Precios sincerados, salarios no

Uno de las latiguillos más usados por los funcionarios del gobierno libertario y economistas que vienen apoyando la política de ajuste es que era necesario un “sinceramiento” en los precios de algunos productos y servicios. Ese sinceramiento implica aumentarles los precios, con el argumento de que venían “atrasados” o “reprimidos”.

Un análisis en profundidad de esas declaraciones debe concluir que es cierto que había un “atraso” en el precio de esos productos y servicios, siempre en comparación con sus precios a nivel internacional o con los de otros productos y servicios. Pero si hay algo que está atrasado respecto del nivel general de precios es el salario promedio de los trabajadores argentinos y los ingresos de jubilados y pensionados. Y no se escucha en el gobierno ni entre los economistas ortodoxos hablar de “sinceramiento” de los salarios o haberes jubilatorios por el atraso ostensible que sufren.

Los salarios tuvieron un periodo expansivo –en su carrera con los precios- entre 2003 y 2011. Por esa razón que en este período hubo una reducción muy pronunciada de la pobreza: del 56% en el 2003 al 25% en el 2011. Entre 2011 y 2015 la inflación igualó la carrera e incluso la superó en 2014. Desde 2015 hasta la actualidad, salvo en el 2021, los salarios perdieron fuertemente contra el incremento sostenidos de los precios de productos y servicios. De modo que los salarios de los trabajadores merecen también un sinceramiento. Sin embargo, las medidas aplicadas y anunciadas desde la asunción de Javier Milei están provocando y, lo seguirán haciendo al menos en el corto plazo, una caída abrupta del poder adquisitivo de los salarios. Esto porque los precios se “sinceraron” pero los sueldos no.

Entre las últimas medidas económicas que afectan directamente al poder adquisitivo del salario se puede mencionar la devaluación. La suba en la cotización del dólar del orden del 118% dispuesta por el ministro Luis Caputo se trasladó inmediatamente, en una alta proporción, a los precios. Se encarecieron los productos importados y los exportables, como los alimentos.

La desregulación de los precios generó también una suba pronunciada en los de algunos productos y servicios. Por ejemplo, subieron fuertemente los precios de los medicamentos y lo hará el de la medicina prepaga, que estaban regulados.
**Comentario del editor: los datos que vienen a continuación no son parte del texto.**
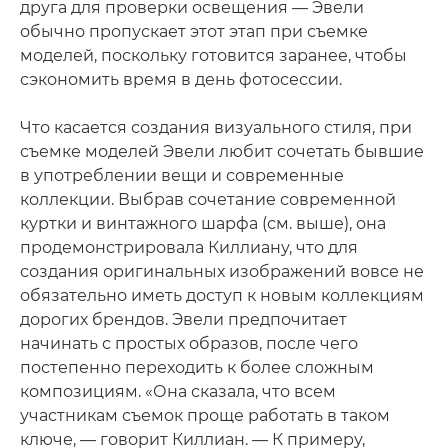
друга для проверки освещения — Эвели
обычно пропускает этот этап при съемке
моделей, поскольку готовится заранее, чтобы
сэкономить время в день фотосессии.
Что касается создания визуального стиля, при
съемке моделей Эвели любит сочетать бывшие
в употреблении вещи и современные
коллекции. Выбрав сочетание современной
куртки и винтажного шарфа (см. выше), она
продемонстрировала Киллиану, что для
создания оригинальных изображений вовсе не
обязательно иметь доступ к новым коллекциям
дорогих брендов. Эвели предпочитает
начинать с простых образов, после чего
постепенно переходить к более сложным
композициям. «Она сказала, что всем
участникам съемок проще работать в таком
ключе, — говорит Киллиан. — К примеру,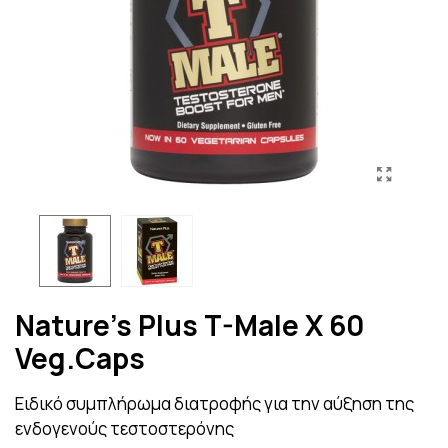
Nature's Plus T-Male X 60
Veg.Caps
Ειδικό συμπλήρωμα διατροφής για την αύξηση της
ενδογενούς τεστοστερόνης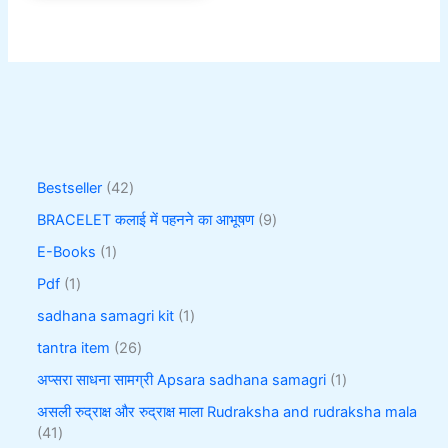
Bestseller
42
BRACELET कलाई में पहनने का आभूषण
9
E-Books
1
Pdf
1
sadhana samagri kit
1
tantra item
26
अप्सरा साधना सामग्री Apsara sadhana samagri
1
असली रुद्राक्ष और रुद्राक्ष माला Rudraksha and rudraksha mala
41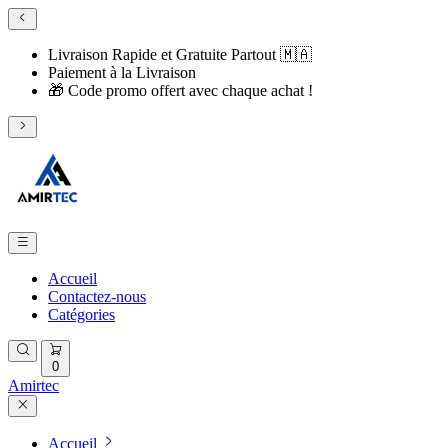
Livraison Rapide et Gratuite Partout 🇲🇦
​Paiement à la Livraison
​🎁 Code promo offert avec chaque achat !
Accueil
Contactez-nous
Catégories
0
Amirtec
Accueil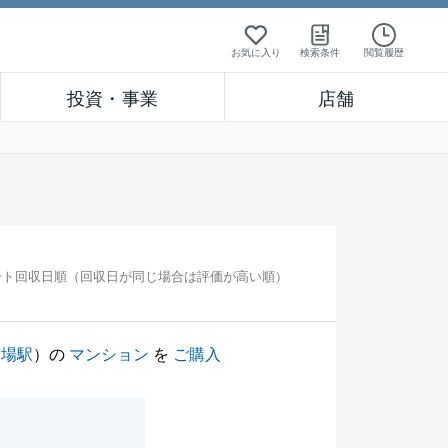
お気に入り
検索条件
閲覧履歴
投資・事業
店舗
ート回収日順（回収日が同じ場合は評価が高い順）
市場駅
）の
マンション
を
ご購入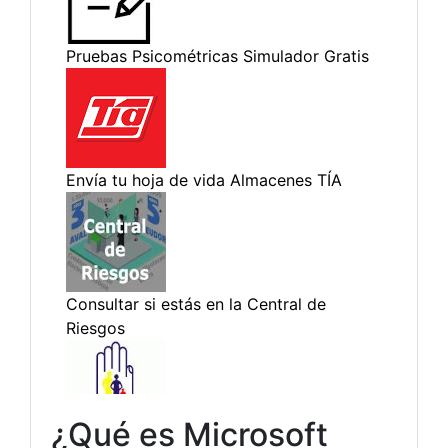
¿Qué es Microsoft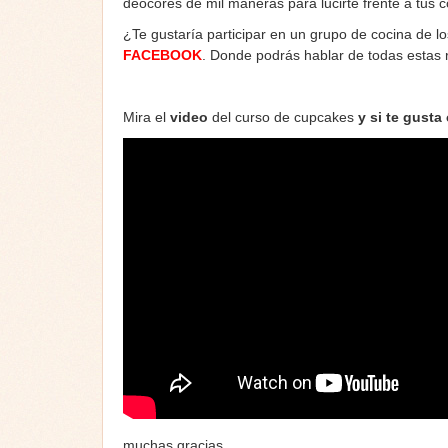
deocores de mil maneras para lucirte frente a tus 
¿Te gustaría participar en un grupo de cocina de l
FACEBOOK
. Donde podrás hablar de todas estas
Mira el
video
del curso de cupcakes
y si te gust
muchas gracias …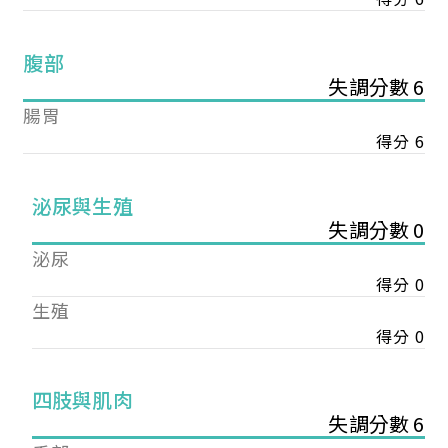
腹部
失調分數 6
腸胃
得分 6
泌尿與生殖
失調分數 0
泌尿
得分 0
生殖
得分 0
您已成功送出會員申請
四肢與肌肉
失調分數 6
您好，您的會員申請，已成功送出，經本協會理事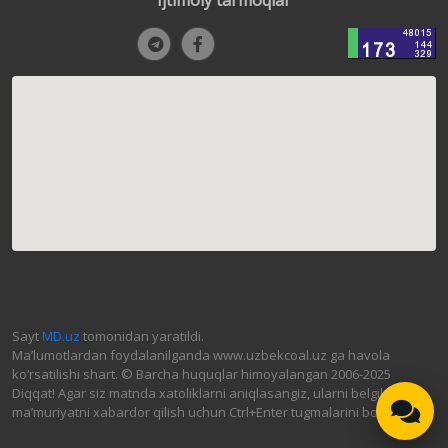
Ijtimoiy tarmoqlar
Sayt
MD.uz
tomonidan yaratildi.
Ma’lumotlardan foydalanilganda www.uzbekcoal.uz ga havola
ko‘rsatilishi shart. © Barcha huquqlar himoyalangan 2006-2025
Diqqat! Agar siz matnda xatoliklarni aniqlasangiz, ularni belgilab,
ma’muriyatni xabardor qilish uchun Ctrl+Enter tugmalarini bosing.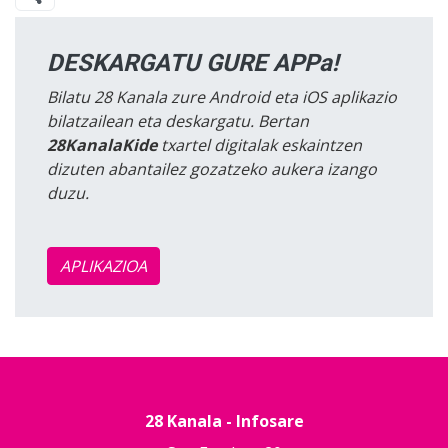
DESKARGATU GURE APPa!
Bilatu 28 Kanala zure Android eta iOS aplikazio
bilatzailean eta deskargatu. Bertan
28KanalaKide
txartel digitalak eskaintzen
dizuten abantailez gozatzeko aukera izango
duzu.
APLIKAZIOA
28 Kanala - Infosare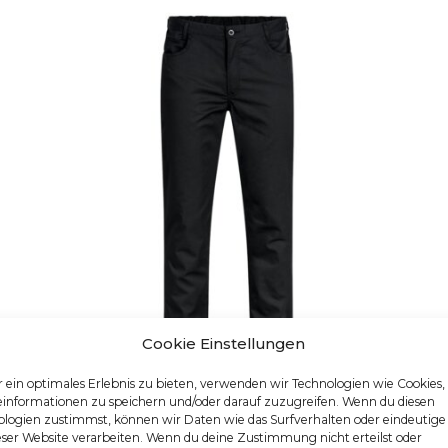
Cookie Einstellungen
 ein optimales Erlebnis zu bieten, verwenden wir Technologien wie Cookies
einformationen zu speichern und/oder darauf zuzugreifen. Wenn du diesen
logien zustimmst, können wir Daten wie das Surfverhalten oder eindeutige
HERREN-KOCHHOSE
eser Website verarbeiten. Wenn du deine Zustimmung nicht erteilst oder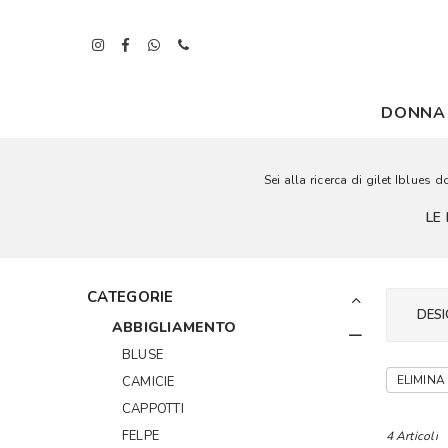
DONNA
Sei alla ricerca di gilet Iblues 
LE
CATEGORIE
DESI
ABBIGLIAMENTO
BLUSE
ELIMINA 
CAMICIE
CAPPOTTI
FELPE
4 Articoli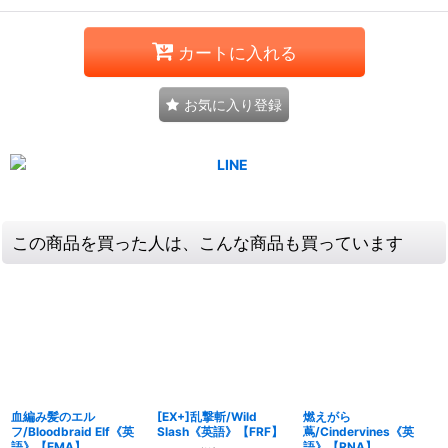
カートに入れる
お気に入り登録
この商品を買った人は、こんな商品も買っています
血編み髪のエル
[EX+]乱撃斬/Wild
燃えがら
フ/Bloodbraid Elf《英
Slash《英語》【FRF】
蔦/Cindervines《英
語》【EMA】
語》【RNA】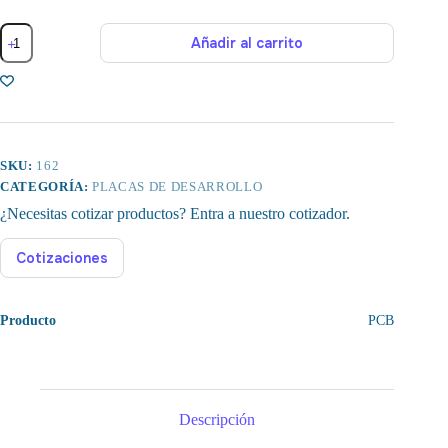
Modulo
Añadir al carrito
de
Aceleración
Triaxial
de
Gravedad
ADXL345
cantidad
SKU:
162
CATEGORÍA:
PLACAS DE DESARROLLO
¿Necesitas cotizar productos? Entra a nuestro cotizador.
Cotizaciones
Producto
PCB
Descripción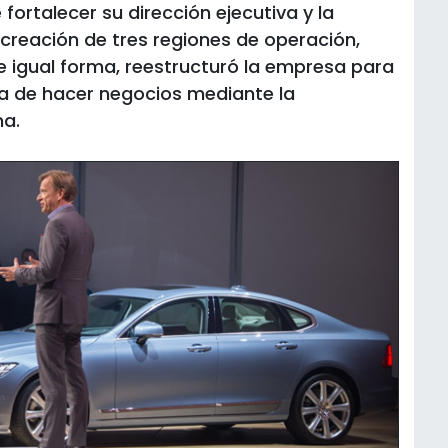
 fortalecer su dirección ejecutiva y la
creación de tres regiones de operación,
 igual forma, reestructuró la empresa para
ma de hacer negocios mediante la
na.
La anunciada reducción y eliminación de subsidios, por ejemplo a los de la energía y el transporte, impactará de lleno en el incremento de la inflación.

Mientras todo eso sucede, los sueldos se plancharán, o subirán muy por debajo de los niveles de la inflación, que para el mes de diciembre se pronostica en alrededor del 30%, cuando en noviembre fue del 12%. Ya hay analistas que calculan que la pobreza, que al terminar el gobierno de Alberto Fernández era del 44%, puede llegar al 60% el año que viene.

La caída del poder adquisitivo de los salarios y los haberes previsionales no es solamente un grave problema para los trabajadores, jubilados y pensionados, sino también para la propia economía. Ya se verifica y se profundizará en los próximos meses, una fuerte disminución de las ventas, lo que gravita en el consumo pero también en el nivel de inversión. Y la caída de la actividad económica incide a su vez en el nivel de recaudación impositiva. Se produce así un círculo vicioso del que es preciso salir.

El presidente Javier Milei ha prometido que luego de este proceso de reconversión económica se verá la luz al final del túnel. Hay opiniones encontradas respecto de si esa recuperación económica será posible o no con el modelo que propicia. Pero al margen de estas controversias teóricas, lo cierto es que los sectores trabajadores necesitan respuestas urgentes. Es decir, un sinceramiento que admita que lo que más atrasado o reprimido están son los salarios y, la adopción de medidas que compensen rápidamente esa situación, antes de que la pobreza adquiera niveles récord en la Argentina.